FIG. 4 is an explanatory diagram showing an example of this resistance versus applied voltage table.

This completes the preparation stage and starts the trimming process from step 5T14. First, in step 5T14,
A dot to be trimmed is selected by the relay network 3, and connected to the resistance meter 6 using a switch to measure its resistance value.Next, in step 5T15, the CPU 9 lowers the obtained resistance value to the target value. The resistance change rate ΔRn to cause the resistance change is calculated, and the applied voltage Vn corresponding to the resistance change rate ΔRn close to the calculated resistance change rate is read from the resistance vs. applied voltage table described above, and the applied voltage of the voltage pulse is determined. . Specifically, a resistance vs. applied voltage table is read by, for example, a binary search method (intermediate comparison method), and for intermediate values of the resistance change rate ΔRn in the table, the applied voltage is determined by proportional allocation, etc. do. Alternatively, the applied voltage Vn that has been read may be used as is.

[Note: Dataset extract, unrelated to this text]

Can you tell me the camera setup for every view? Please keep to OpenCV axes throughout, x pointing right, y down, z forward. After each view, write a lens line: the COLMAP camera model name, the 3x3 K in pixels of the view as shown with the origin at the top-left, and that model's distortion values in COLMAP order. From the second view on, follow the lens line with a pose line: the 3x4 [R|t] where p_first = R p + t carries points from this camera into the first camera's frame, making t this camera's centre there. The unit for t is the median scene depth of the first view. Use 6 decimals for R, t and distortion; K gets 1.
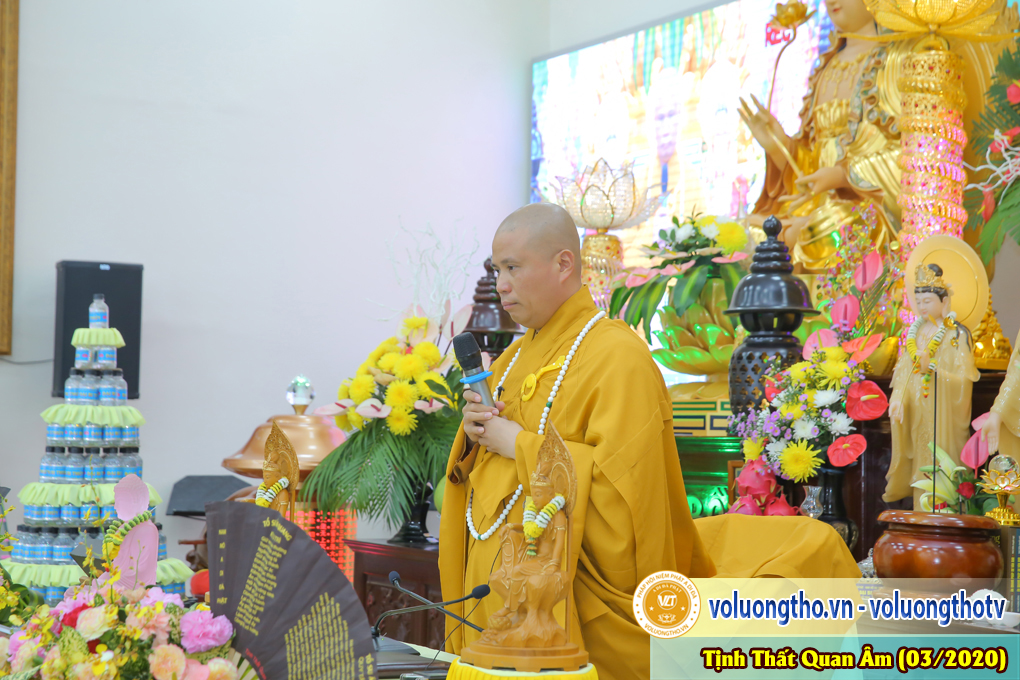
lens RADIAL K [[1897.8, 0, 507.8], [0, 1897.8, 348.0], [0, 0, 1]] dist [0.238523, 0.000000]
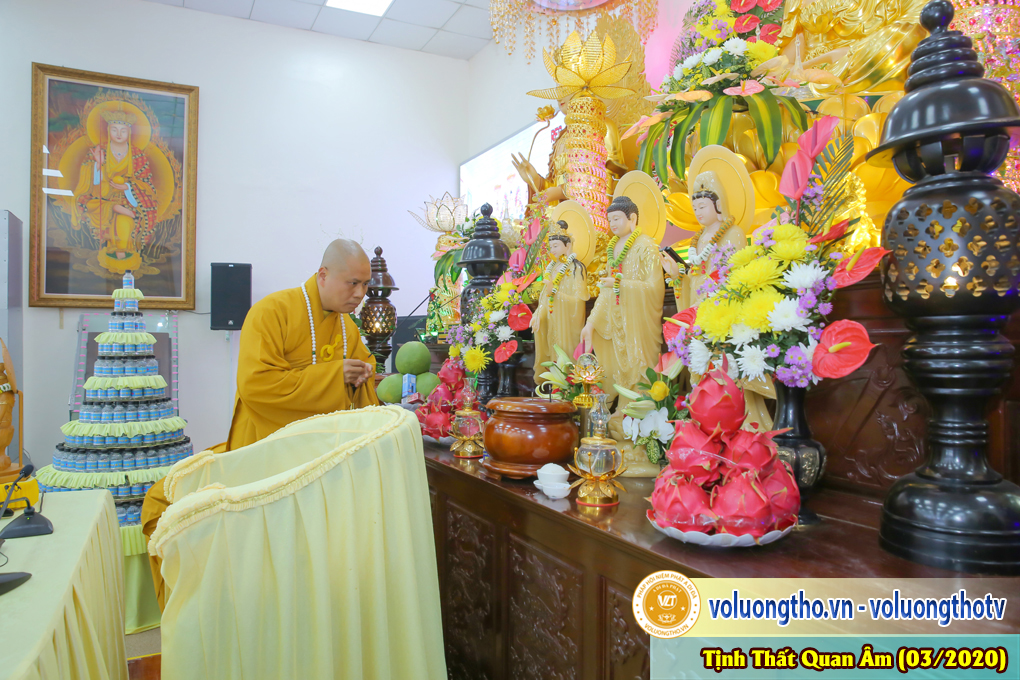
lens RADIAL K [[693.2, 0, 513.3], [0, 693.2, 341.0], [0, 0, 1]] dist [-0.090037, 0.050218]
pose [[0.998668, -0.021661, -0.046832, 0.198268], [0.023751, 0.998725, 0.044542, 0.021397], [0.045808, -0.045595, 0.997909, 0.457174]]
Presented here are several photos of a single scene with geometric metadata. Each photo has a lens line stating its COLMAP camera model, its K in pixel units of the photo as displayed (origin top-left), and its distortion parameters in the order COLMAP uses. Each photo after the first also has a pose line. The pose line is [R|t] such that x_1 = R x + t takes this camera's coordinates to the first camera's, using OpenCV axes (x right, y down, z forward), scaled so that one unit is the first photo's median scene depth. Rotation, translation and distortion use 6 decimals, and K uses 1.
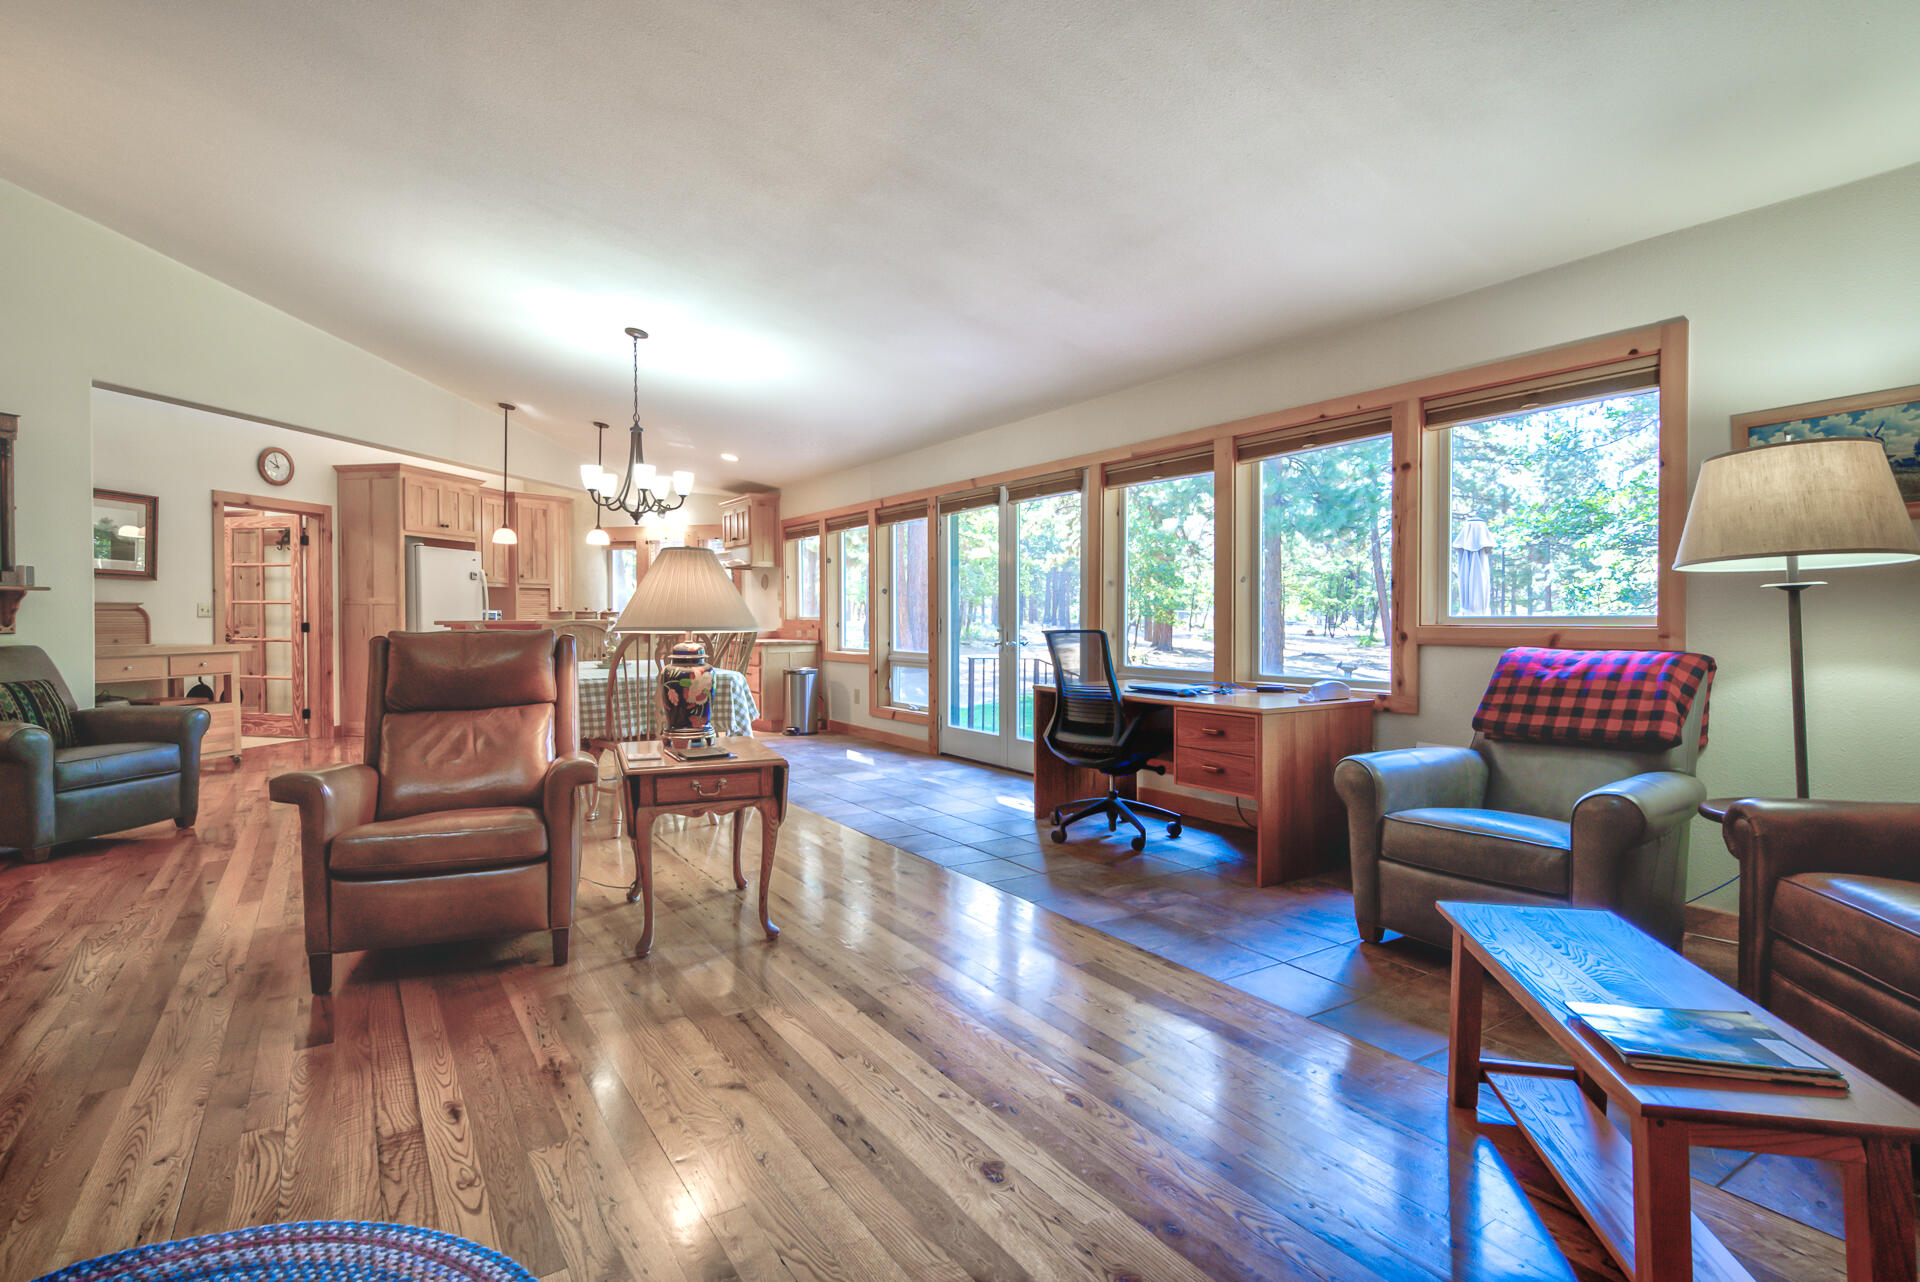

The obtained applied voltage is sent from the control calculation section 7 to the pulse generator 5. When the switch 4 is switched in step 5T16, a voltage pulse whose voltage is adjusted to the applied voltage is sent out from the pulse generator 5, and is applied to the heating resistor of the dot to be trimmed. As a result, the resistance value of the heating resistor falls to a value close to the target value. Thereafter, the processing from step 5T14 onward is repeated until step 5T17 detects that all dots have been trimmed.

Further, in the above embodiment, a predetermined number of continuous pulse trains are used as the voltage pulse, but a single pulse may be used, and the same effects as in the above embodiment can be obtained.

〔Effect of the invention〕

As described above, according to the present invention, a resistance value vs. applied voltage table is created by measuring resistance changes of a small number of samples,
When trimming, the resistance value of the heating resistor of the dot is measured and the voltage value of the voltage pulse is determined using the resistance stamped voltage application table, so that one voltage pulse is generated for each dot. Trimming is completed by applying .

Determining the voltage value of the voltage pulse can also be done in a short time because no troublesome calculations are required, which has the effect of greatly reducing the time required to equalize the resistance values of the two heating resistors. This effect is similar to that of a facsimile thermal head.
This is particularly noticeable when applied to a multi-dot thermal head having a heating resistor of 0,000 dots or more.

[Brief explanation of the drawing]

FIG. 1 is a flowchart showing a method for manufacturing a thermal head according to an embodiment of the present invention, FIG. 2 is a block diagram showing an example of an apparatus for carrying out the method, and FIG. 3 is an example of a resistance value drop curve. 4 is an explanatory diagram showing an example of the resistance vs. applied voltage table, FIG. 5 is a flowchart showing a conventional method for manufacturing a thermal head, and FIG. FIG. 1 is a thermal head, 2 is a blobbing device. 3 is a relay network, 4 is a switch, and 5 is a pulse generator. 6 is a resistance meter, and 7 is a control calculation section. Figure 1 Figure 2 Figure 4 Figure 5 Figure 6

Claims (1)

[Claims] In a method for manufacturing a thermal head in which a voltage pulse is applied to each of the heating resistors of a thermal head equipped with a plurality of heating resistors to lower and equalize the resistance value, a sample is selected from among the heating resistors. , voltage pulses with different voltage values are sequentially applied to the heating resistor selected as the sample, starting from the lowest voltage, to create a resistance vs. applied voltage table showing the relationship between the applied voltage and resistance change, and A method for manufacturing a thermal head, characterized in that the voltage value of the voltage pulse applied to the thermal head is determined based on the initial resistance value of the heating resistor using the resistance vs. applied voltage table.